We were binge-watching BBC British history shows last night, which I enjoy mostly to see -- in absolutely every episode no matter the topic and without fail --
what costumes will Lucy Worsley wear?
Episode begins: it's the history of the British living room since medieval times.
Me: "how is she going to wear a living room?"
Later: Lucy Worsley in 17th century costume in 17th century living room...
So I started to worry. I casually know more British history than American history. Is that bad? Why doesn't the Discovery Channel replace one of those stupid shows about aliens with some breezy and colorful histories of American culture? Olive-drab WW2 documentaries on the History Channel do not count.
And then that got me thinking about cultural/political fragmentation or polarization in the US, and so on. I wonder what role pop-culture pieces like those BBC history shows have in maintaining a kind of cultural solidarity that is politically/socially useful? By useful I mean leads to better outcomes for more people.
This reminded me of an interesting panel at the ASA last year which I didn't see in its entirety, but which began with a speaker setting up a conversation with the premise that the creation of most, if not all, modern social welfare states was associated with various kinds of nationalisms, and that it was the fostering of national identities (and associated cultural solidarity) which, at least historically, seemed to be a necessary foundation for the creation and maintenance of those institutions.

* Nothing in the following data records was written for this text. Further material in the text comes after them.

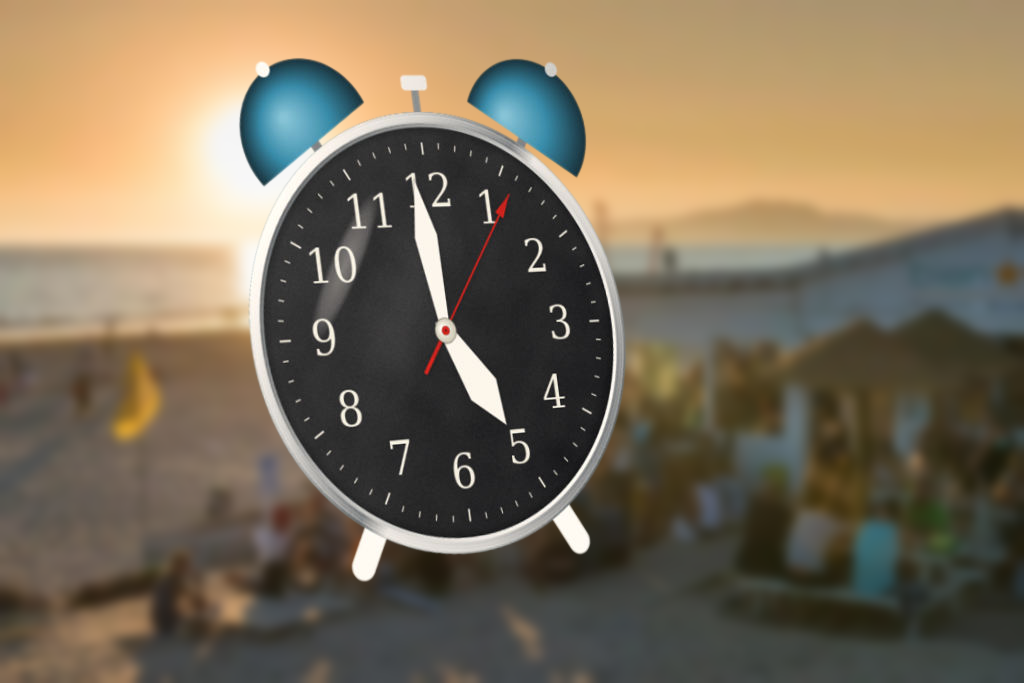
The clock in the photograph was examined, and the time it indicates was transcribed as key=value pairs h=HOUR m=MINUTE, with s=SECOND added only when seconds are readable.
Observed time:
h=4 m=59 s=6
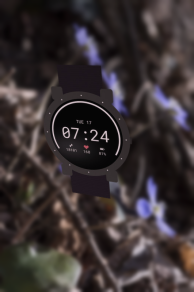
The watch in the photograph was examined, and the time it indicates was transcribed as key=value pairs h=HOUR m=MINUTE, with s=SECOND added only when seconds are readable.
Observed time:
h=7 m=24
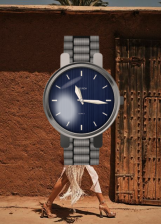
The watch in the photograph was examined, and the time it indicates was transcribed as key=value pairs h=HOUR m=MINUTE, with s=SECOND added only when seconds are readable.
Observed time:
h=11 m=16
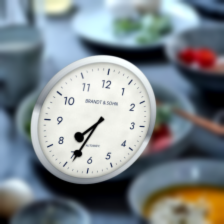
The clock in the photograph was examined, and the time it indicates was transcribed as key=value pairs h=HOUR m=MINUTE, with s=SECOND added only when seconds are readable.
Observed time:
h=7 m=34
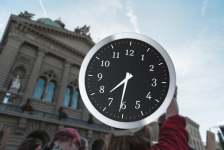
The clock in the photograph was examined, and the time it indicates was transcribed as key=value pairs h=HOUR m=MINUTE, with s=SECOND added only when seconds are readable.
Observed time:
h=7 m=31
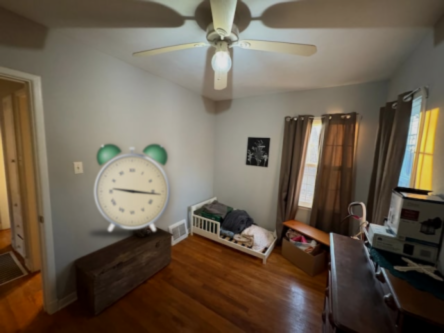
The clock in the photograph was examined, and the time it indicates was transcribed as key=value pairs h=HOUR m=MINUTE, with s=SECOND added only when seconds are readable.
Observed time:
h=9 m=16
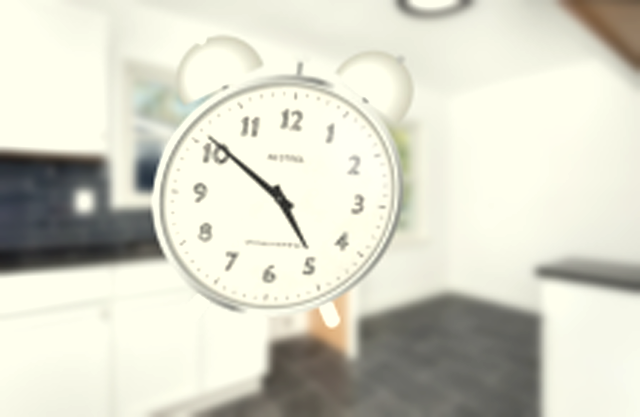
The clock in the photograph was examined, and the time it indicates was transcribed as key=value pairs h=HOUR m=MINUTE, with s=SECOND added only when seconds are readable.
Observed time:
h=4 m=51
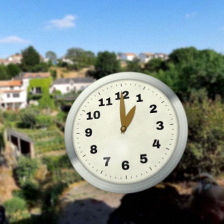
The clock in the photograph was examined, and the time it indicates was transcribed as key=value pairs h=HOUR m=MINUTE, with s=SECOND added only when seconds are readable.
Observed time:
h=1 m=0
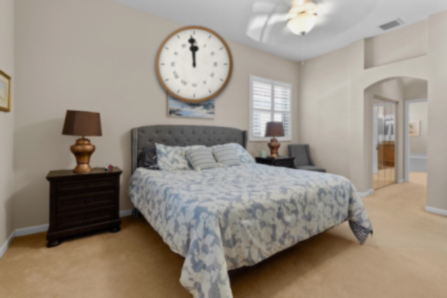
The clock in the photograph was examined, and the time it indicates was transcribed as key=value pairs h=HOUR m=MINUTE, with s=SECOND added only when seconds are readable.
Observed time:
h=11 m=59
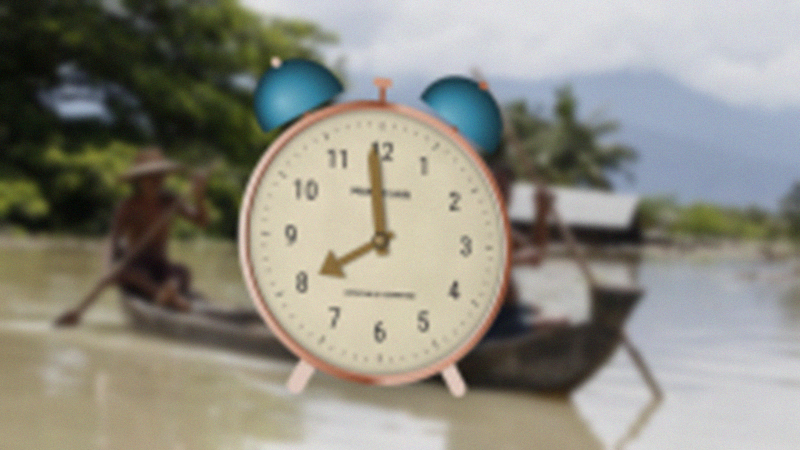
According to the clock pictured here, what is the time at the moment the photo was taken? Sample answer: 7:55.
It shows 7:59
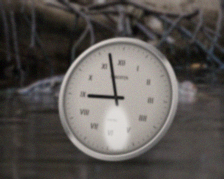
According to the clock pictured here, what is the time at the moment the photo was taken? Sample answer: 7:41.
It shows 8:57
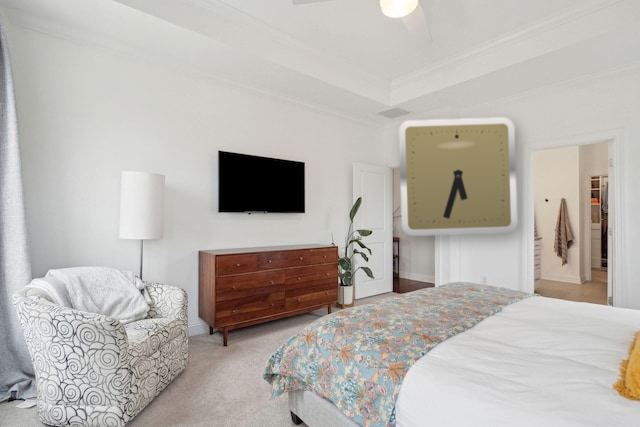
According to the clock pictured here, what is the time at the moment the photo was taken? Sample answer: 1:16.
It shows 5:33
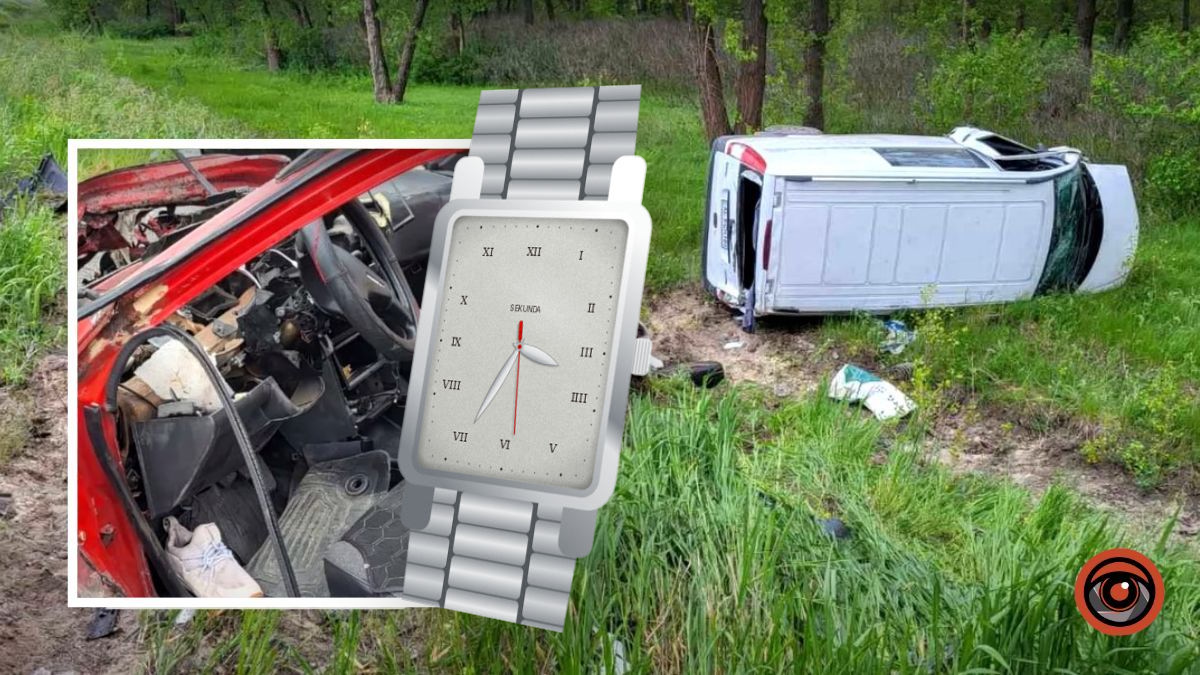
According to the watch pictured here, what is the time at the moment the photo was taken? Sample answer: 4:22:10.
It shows 3:34:29
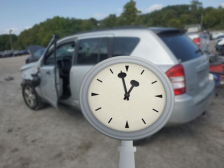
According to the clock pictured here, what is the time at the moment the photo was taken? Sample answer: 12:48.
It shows 12:58
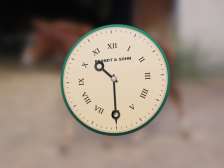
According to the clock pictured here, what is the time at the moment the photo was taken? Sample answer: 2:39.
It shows 10:30
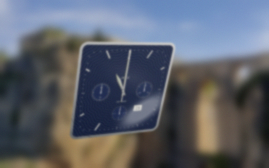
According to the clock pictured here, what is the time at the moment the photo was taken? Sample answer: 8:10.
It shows 11:00
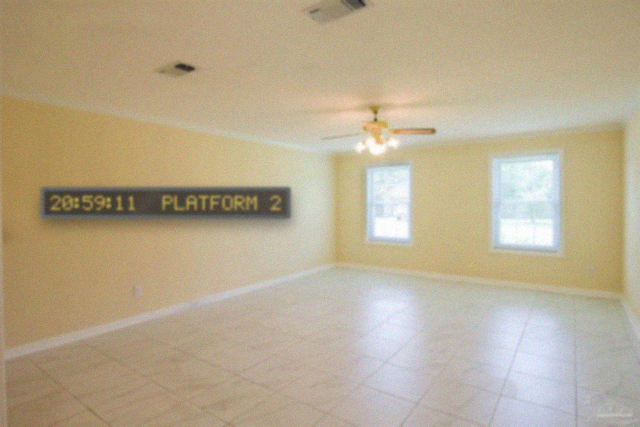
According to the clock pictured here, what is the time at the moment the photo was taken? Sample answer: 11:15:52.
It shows 20:59:11
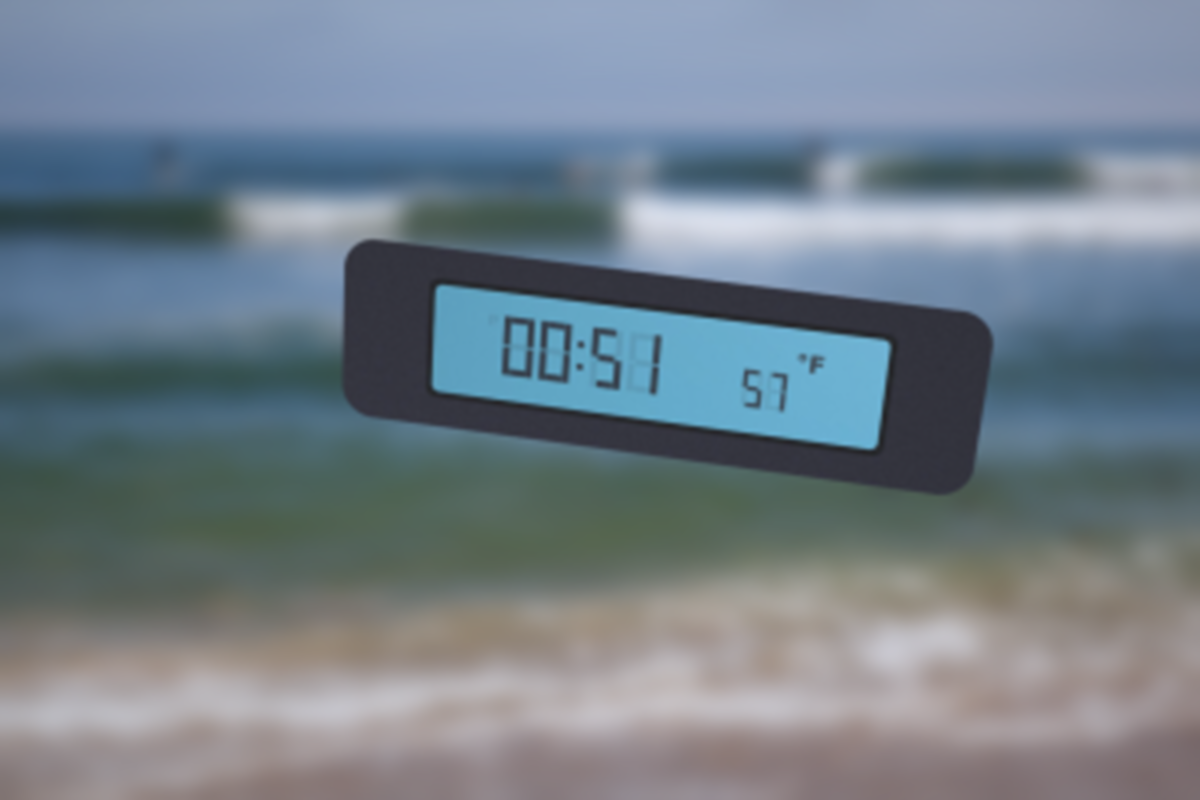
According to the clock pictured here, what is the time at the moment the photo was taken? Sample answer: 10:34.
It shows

The core idea being more or less that people tolerate social programs whose benefits are felt to be intended for in-groups, where in and out correspond to national identity. This seems more or less incontestable to me as a matter of history, but the obvious downside of course is that "national identities" have also historically tended to be ethnic identities, and so the cultivation of larger "national" in-groups has invariably been associated with various kinds of ethnocentrism, racism, and discrimination against out-groups in general, anti-immigration sentiment, and so on. The speaker's question then was something like: is it possible to create the kind of solidarity which is necessary for broad modern social welfare states without ethno-nationalism, and how might we help bring that project along?
So, back to the BBC history show, I wonder if it comes off the same way to a British citizen of Indian descent, for example. I was thinking of it as a vehicle for expressing and reinforcing shared identity, and the potential value in that, but I guess it doesn't necessarily work that way for everyone, nor would an American equivalent focusing on the lives of European immigrants in the US (in the way that these BBC specials tend to be focused on
English history in particular).
It seems like a difficult problem. Properly speaking, "ethnicity" (vs. race) entails shared history and culture, so conceptually it's probably incoherent for me to formulate this as "nationalism without ethnic identity". It's more like, how do you create
new and more inclusive ethnic identities? A British identity which isn't exclusively Anglo-Saxon, or an American identity which isn't de facto white? How do you foster a sense of shared identity, history, and consciousness when the shared history is, at best up until very very recently, a history mostly of domination and oppression? And yet it seems clear that the present divides in American culture and politics have a lot to do with this problem, although obviously not every American cultural divide fits neatly in this scheme (religious differences maybe? Urban/rural cultural differences don't reduce to ethnic identity, etc.)
I guess the other idea is I think implicitly at least progressives (I'm counting myself) tend to respond to nationalism as an idea by thinking that we should just think bigger? Why should shared identity be limited by imaginary political borders? But even leaving aside tendencies towards in-group/out-group biases it seems difficult to imagine people forming in-groups which include people they have no social connection to whatsoever. Whereas forming more inclusive in-groups across racial/cultural boundaries with people we live closer to seems at least plausible (segregation, both racial but also urban/rural seems indicated as a cause here. We live nearby but we don't really interact...)
That's probably enough rambling for now.